_Exercices_:
A: D'après l'extrait sur Bouvard et Pécuchet, près de quel lieu l'essieu du chariot se rompt-il ?
B: Imprimez le passage de l'extrait sur Bouvard et Pécuchet qui commence aux mots « Précautionneux, Pécuchet pousse » et s'arrête après les mots « lexicales de Bouvard. », sans rien y changer.
C: Poursuivez l'extrait sur Bouvard et Pécuchet à partir de sa dernière phrase.

Le mouvement et la nouveauté du voyage l’occupèrent les premières heures. Puis les chevaux se ralentirent, ce qui amena des disputes avec le conducteur et le charretier. Ils choisissaient d’exécrables auberges et bien qu’ils répondissent de tout, Pécuchet par excès de prudence couchait dans les mêmes gîtes. Le lendemain on repartait dès l’aube ; et la route, toujours la même, s’allongeait en montant jusqu’au bord de l’horizon. Les mètres de cailloux se succédaient, les fossés étaient pleins d’eau, la campagne s’étalait par grandes surfaces d’un vert monotone et froid, des nuages couraient dans le ciel, de temps à autre la pluie tombait. Le troisième jour, des bourrasques s’élevèrent. La bâche du chariot, mal attachée, claquait au vent comme la voile d’un navire. Pécuchet baissait la figure sous sa casquette, et chaque fois qu’il ouvrait sa tabatière, il lui fallait, pour garantir ses yeux, se retourner complètement. Pendant les cahots, il entendait osciller derrière lui tout son bagage et prodiguait les recommandations. Voyant qu’elles ne servaient à rien, il changea de tactique ; il fit le bon enfant, eut des complaisances ; dans les montées pénibles, il poussait à la roue avec les hommes ; il en vint jusqu’à leur payer le gloria après les repas. Ils filèrent dès lors plus lestement, si bien qu’aux environs de Gauburge l’essieu se rompit et le chariot resta penché. Pécuchet visita tout de suite l’intérieur ; les tasses de porcelaine gisaient en morceaux. Il leva les bras, en grinçant des dents, maudit ces deux imbéciles ; et la journée suivante fut perdue, à cause du charretier qui se grisa. Mais il n’eut pas la force de se plaindre, la coupe d’amertume étant remplie. »
Précautionneux, Pécuchet pousse la prudence jusqu’à la méfiance. Sa plus vieille redingote, utile en voyage, servira encore en E3 : « Par les froides matinées de printemps, Bouvard gardait sa veste de tricot sous sa blouse, Pécuchet sa vieille redingote sous sa serpillière. »
Lors du Colloque sur Flaubert à London (Canada), Monsieur J.R. Dugan venait de faire digérer toute l‘Éducation sentimentale par ordinateur. Son exposé sur le répertoire alphabétique du lexique de l’ennui mentionnait une association du mot monotone avec la lumière et la couleur et il donnait en exemple la phrase suivante : « La verdure monotone la faisait ressembler à un immense tapis de billard » (104). Nous déplorons fort le fait de n’avoir pu disposer à notre tour d’un tel ordinateur pour établir les concordances lexicales de Bouvard.
Pour s’assurer efficacement une aide ou une pratique, Bouvard et Pécuchet en viendront aussi à payer le gloria : « Ils entreprirent même la cure d’un bossu (…) et, pour être sûrs qu’il reviendrait, lui donnaient à déjeuner. » (E9) « Ils s’établirent chez Ganot le coiffeur. Pour vaincre toute hésitation, Bouvard et Pécuchet allaient jusqu’à régaler les parents d’une barbe ou d’une frisure » (E26 cranioscopie).

_Données extraites_:
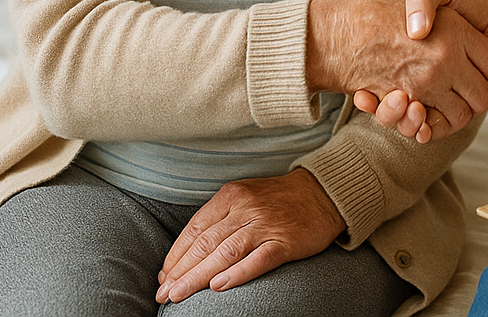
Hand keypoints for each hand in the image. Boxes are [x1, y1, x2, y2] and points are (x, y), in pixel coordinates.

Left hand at [156, 168, 341, 303]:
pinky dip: (236, 274)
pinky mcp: (285, 241)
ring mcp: (266, 225)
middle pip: (205, 243)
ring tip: (179, 295)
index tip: (163, 275)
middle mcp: (246, 208)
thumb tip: (186, 253)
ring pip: (225, 253)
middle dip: (180, 271)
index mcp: (232, 195)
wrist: (324, 192)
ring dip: (198, 277)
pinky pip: (257, 260)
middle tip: (163, 293)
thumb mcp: (245, 197)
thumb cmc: (280, 199)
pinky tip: (218, 287)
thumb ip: (219, 219)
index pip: (196, 228)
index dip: (176, 255)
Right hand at [308, 0, 487, 135]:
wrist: (337, 35)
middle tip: (466, 93)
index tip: (486, 76)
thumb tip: (457, 6)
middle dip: (476, 99)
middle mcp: (446, 57)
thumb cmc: (375, 9)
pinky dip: (430, 127)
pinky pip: (432, 126)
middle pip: (483, 95)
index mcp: (456, 29)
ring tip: (444, 102)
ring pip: (460, 115)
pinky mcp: (406, 103)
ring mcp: (427, 83)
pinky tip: (423, 115)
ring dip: (454, 115)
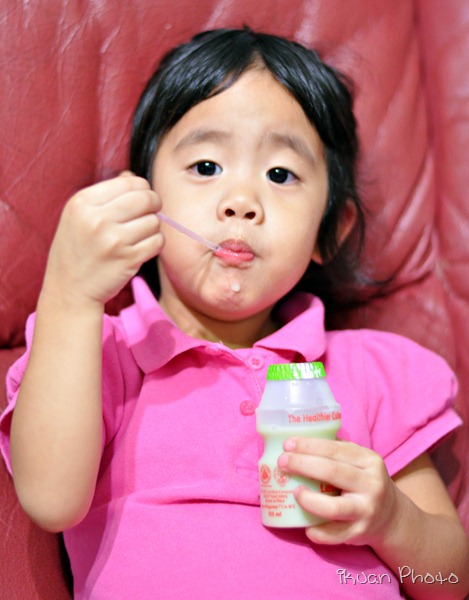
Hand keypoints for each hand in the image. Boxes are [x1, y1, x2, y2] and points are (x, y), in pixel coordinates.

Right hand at [42, 173, 162, 306]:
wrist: (69, 289)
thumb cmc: (77, 250)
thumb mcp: (78, 216)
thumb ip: (105, 195)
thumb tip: (133, 177)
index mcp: (83, 202)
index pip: (129, 182)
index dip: (142, 188)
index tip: (141, 198)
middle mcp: (97, 219)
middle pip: (146, 198)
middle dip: (154, 204)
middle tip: (150, 212)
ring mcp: (113, 240)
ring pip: (154, 221)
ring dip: (152, 228)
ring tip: (138, 235)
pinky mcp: (128, 259)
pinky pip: (157, 242)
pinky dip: (155, 244)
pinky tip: (142, 248)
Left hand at [278, 438, 398, 546]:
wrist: (390, 516)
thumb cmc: (363, 481)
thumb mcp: (360, 461)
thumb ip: (336, 451)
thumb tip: (296, 442)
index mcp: (370, 461)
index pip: (335, 450)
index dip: (309, 446)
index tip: (287, 444)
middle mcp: (371, 485)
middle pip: (332, 472)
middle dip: (303, 465)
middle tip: (282, 462)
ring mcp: (366, 511)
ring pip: (334, 507)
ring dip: (309, 500)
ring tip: (295, 492)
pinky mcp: (359, 533)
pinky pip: (333, 535)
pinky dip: (316, 531)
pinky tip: (304, 524)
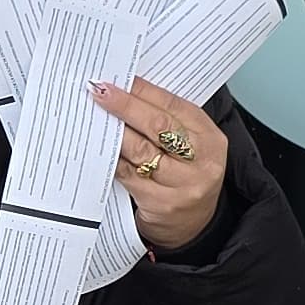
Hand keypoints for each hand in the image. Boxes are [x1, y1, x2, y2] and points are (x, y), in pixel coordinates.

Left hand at [92, 80, 228, 250]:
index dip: (144, 90)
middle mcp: (202, 160)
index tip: (119, 78)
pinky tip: (99, 148)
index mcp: (210, 137)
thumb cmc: (185, 177)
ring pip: (141, 151)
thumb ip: (167, 122)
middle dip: (125, 105)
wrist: (192, 225)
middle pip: (158, 126)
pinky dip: (111, 159)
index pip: (173, 105)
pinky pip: (129, 174)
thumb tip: (126, 91)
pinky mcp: (163, 203)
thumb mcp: (190, 147)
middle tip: (100, 91)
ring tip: (94, 117)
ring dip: (114, 132)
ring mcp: (184, 185)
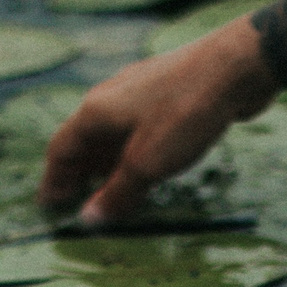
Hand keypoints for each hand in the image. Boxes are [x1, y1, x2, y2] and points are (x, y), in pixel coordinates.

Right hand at [39, 19, 278, 225]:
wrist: (236, 67)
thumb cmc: (186, 112)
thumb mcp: (147, 163)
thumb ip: (117, 193)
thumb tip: (89, 219)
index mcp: (96, 110)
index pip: (61, 150)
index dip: (54, 182)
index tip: (50, 208)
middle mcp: (111, 96)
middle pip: (84, 140)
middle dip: (79, 174)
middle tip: (78, 204)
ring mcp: (140, 91)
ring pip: (113, 133)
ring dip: (107, 164)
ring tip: (109, 191)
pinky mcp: (167, 92)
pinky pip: (138, 127)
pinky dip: (132, 151)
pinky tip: (147, 166)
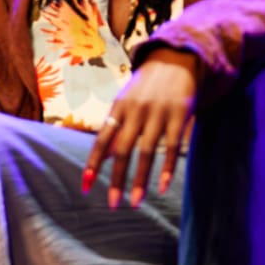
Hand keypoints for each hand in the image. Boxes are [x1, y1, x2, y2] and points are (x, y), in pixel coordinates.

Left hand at [82, 47, 199, 208]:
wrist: (175, 60)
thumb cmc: (146, 87)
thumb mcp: (125, 101)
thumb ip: (115, 126)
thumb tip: (104, 157)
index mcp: (117, 108)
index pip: (101, 140)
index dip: (93, 163)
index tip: (85, 186)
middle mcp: (135, 112)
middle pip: (122, 150)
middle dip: (116, 179)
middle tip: (112, 204)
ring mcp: (157, 113)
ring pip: (146, 152)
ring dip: (140, 180)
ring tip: (135, 202)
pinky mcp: (179, 115)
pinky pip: (172, 146)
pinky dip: (166, 167)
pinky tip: (162, 186)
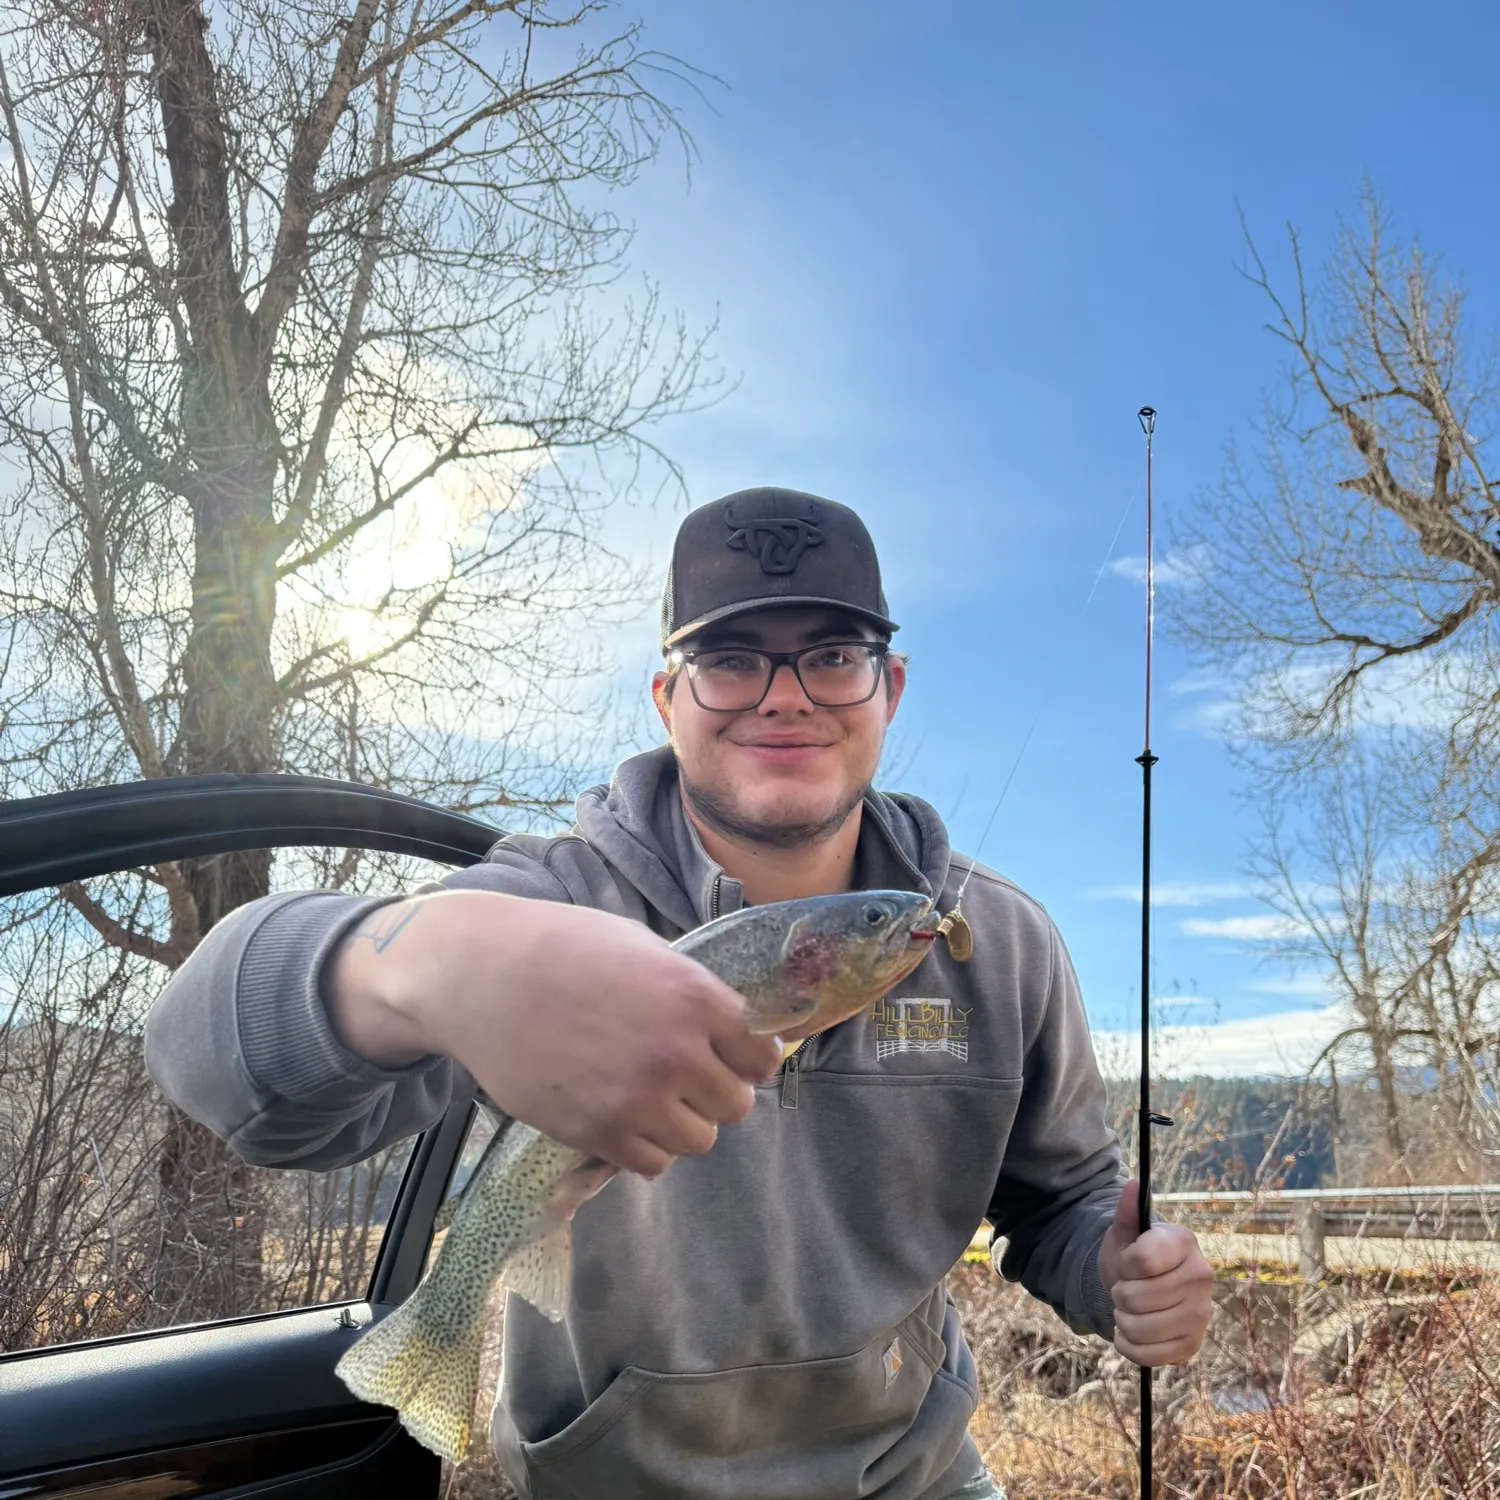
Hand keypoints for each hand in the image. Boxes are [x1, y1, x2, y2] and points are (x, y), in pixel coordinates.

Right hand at [327, 890, 783, 1178]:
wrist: (483, 975)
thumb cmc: (563, 947)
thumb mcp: (643, 948)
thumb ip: (690, 990)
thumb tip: (732, 1022)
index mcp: (697, 998)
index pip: (762, 1057)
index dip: (745, 1058)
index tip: (726, 1056)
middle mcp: (678, 1052)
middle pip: (735, 1105)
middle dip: (713, 1092)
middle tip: (682, 1078)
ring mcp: (638, 1098)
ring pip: (699, 1140)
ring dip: (679, 1123)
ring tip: (648, 1099)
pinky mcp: (597, 1132)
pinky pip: (650, 1163)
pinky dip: (642, 1147)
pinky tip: (621, 1117)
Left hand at [1097, 1178, 1213, 1365]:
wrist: (1145, 1289)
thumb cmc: (1133, 1257)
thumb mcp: (1124, 1233)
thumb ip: (1125, 1212)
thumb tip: (1131, 1185)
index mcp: (1184, 1243)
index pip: (1141, 1261)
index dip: (1123, 1264)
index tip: (1127, 1262)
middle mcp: (1201, 1277)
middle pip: (1135, 1298)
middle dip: (1119, 1293)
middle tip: (1127, 1288)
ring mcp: (1201, 1314)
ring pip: (1137, 1327)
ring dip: (1122, 1320)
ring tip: (1130, 1308)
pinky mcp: (1192, 1345)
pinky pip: (1146, 1356)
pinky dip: (1129, 1345)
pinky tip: (1133, 1332)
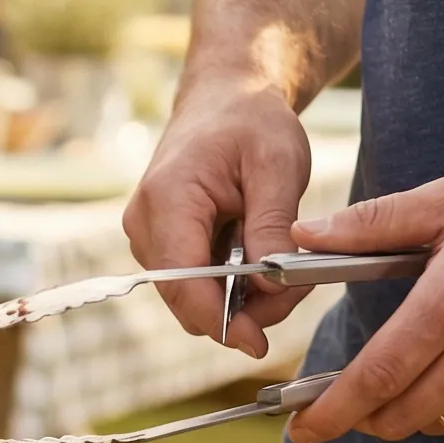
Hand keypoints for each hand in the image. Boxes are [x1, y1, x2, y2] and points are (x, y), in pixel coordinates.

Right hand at [122, 82, 314, 356]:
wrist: (225, 99)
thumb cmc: (251, 122)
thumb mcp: (277, 166)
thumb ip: (272, 226)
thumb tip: (270, 285)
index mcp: (167, 201)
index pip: (182, 282)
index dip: (219, 320)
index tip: (259, 343)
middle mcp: (144, 225)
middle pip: (186, 299)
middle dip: (242, 311)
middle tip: (299, 289)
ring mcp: (148, 237)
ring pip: (190, 298)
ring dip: (241, 299)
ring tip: (289, 271)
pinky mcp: (160, 244)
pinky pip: (193, 283)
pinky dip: (231, 285)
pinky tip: (264, 262)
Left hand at [286, 177, 443, 442]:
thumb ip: (374, 222)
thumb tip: (303, 233)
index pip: (377, 375)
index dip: (332, 412)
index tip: (300, 430)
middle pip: (404, 413)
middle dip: (363, 420)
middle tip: (338, 409)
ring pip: (442, 418)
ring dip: (412, 409)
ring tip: (405, 374)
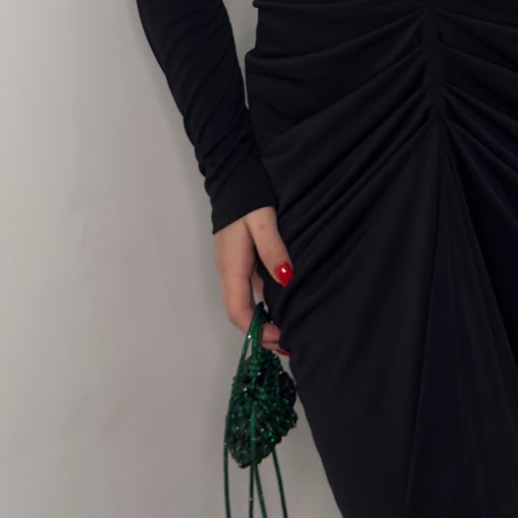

_Corrigés_:
A: Aux environs de Gauburge.

B:
Précautionneux, Pécuchet pousse la prudence jusqu’à la méfiance. Sa plus vieille redingote, utile en voyage, servira encore en E3 : « Par les froides matinées de printemps, Bouvard gardait sa veste de tricot sous sa blouse, Pécuchet sa vieille redingote sous sa serpillière. »
Lors du Colloque sur Flaubert à London (Canada), Monsieur J.R. Dugan venait de faire digérer toute l‘Éducation sentimentale par ordinateur. Son exposé sur le répertoire alphabétique du lexique de l’ennui mentionnait une association du mot monotone avec la lumière et la couleur et il donnait en exemple la phrase suivante : « La verdure monotone la faisait ressembler à un immense tapis de billard » (104). Nous déplorons fort le fait de n’avoir pu disposer à notre tour d’un tel ordinateur pour établir les concordances lexicales de Bouvard.

C:
Les tasses du beau service en porcelaine appartiennent à Bouvard qui les a reçues de son père. Une seule échappera au saccage du premier chapitre pour se briser à la fin du huitième, ce qui déclenchera chez un Pécuchet pris de démence la décision ultime de se suicider (E23).
C’est aussi un thème flaubertien que celui des objets cassés. Dans Bouvard, la statue de saint Pierre achèvera son sort, brisée en douze morceaux, dans l’ancien trou aux composts (E23).
L’ivrognerie participe également de quelque valeur diététique : Germaine s’alcoolisera progressivement durant son service chez Messieurs Bouvard et Pécuchet. Gorju, accusé d’avoir laissé une vache errante endommager le fameux bahut Renaissance, s’empressera de taxer Germaine d’ivrogne(rie) plutôt que d’être justement soupçonné lui-même. Mais les héros principaux ne sont pas très forts quand il s’agit de décoder la rougeur et l’émoi de leur petite bonne (fin du quatrième chapitre).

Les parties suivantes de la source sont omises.